Hi, Kay Zee,
I see you have a 30 ft. boat, and I agree with your sense of it that a lifting crane would be out of place there.
How we do it is the same in principle as Wyamba. Jim hand sewed a sling for our current
15 horse o/b. The first one was of 3/8" flag halyard rope
, just tied, to support the motor. Like Wyamba, we position the dinghy amidships, with the transom in line with the cap shroud
. Our dinghy is a rib
, and we secure it fore and aft, so it stays in place. We have a boarding step that we suspend from the toe rail, so Jim can step down into the dinghy.
When it is time to put the motor on the dinghy, we use the main halyard to lift it off the motor mount (which is on the stern rail), just enough so Jim can walk it forward. On our boat, it stops with the cover about 2" below the rail, and Jim leans it against the topsides, then descends via the step into the dinghy. When he is ready, I finish lowering it to him. It is definitely a two person job for us, but, even with the heavier 15 horse motor, he is able to control it, and we've been doing it by this method for many years now.

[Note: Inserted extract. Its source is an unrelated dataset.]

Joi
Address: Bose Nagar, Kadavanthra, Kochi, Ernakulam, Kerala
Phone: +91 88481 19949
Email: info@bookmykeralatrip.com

There may be some days when it is too bouncy to get the dinghy running with the motor on it, and those days are good days for a book, a movie
, or baking cookies. Mostly, you'll be able to do it, as planned.
Sometimes, we enjoy "rowing" the rib
. It is silent, and a nice way to explore up creeks. For short journeys, you guys might find you like it too, even though they really don't row very well.